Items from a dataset
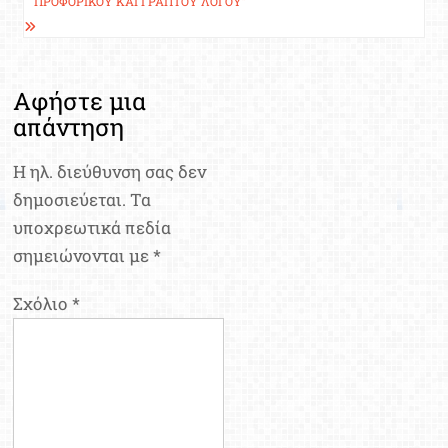
ΠΡΟΦΟΡΙΚΟΎ ΚΑΙ ΓΡΑΠΤΟΎ ΛΌΓΟΥ”
Αφήστε μια
απάντηση
Η ηλ. διεύθυνση σας δεν
δημοσιεύεται.
Τα
υποχρεωτικά πεδία
σημειώνονται με
*
Σχόλιο
*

- TASK REQUIREMENTS: Word for word, repeat all the data, but not its images.

- EXERCISE ANSWER:
ΠΡΟΦΟΡΙΚΟΎ ΚΑΙ ΓΡΑΠΤΟΎ ΛΌΓΟΥ”
Αφήστε μια
απάντηση
Η ηλ. διεύθυνση σας δεν
δημοσιεύεται.
Τα
υποχρεωτικά πεδία
σημειώνονται με
*
Σχόλιο
*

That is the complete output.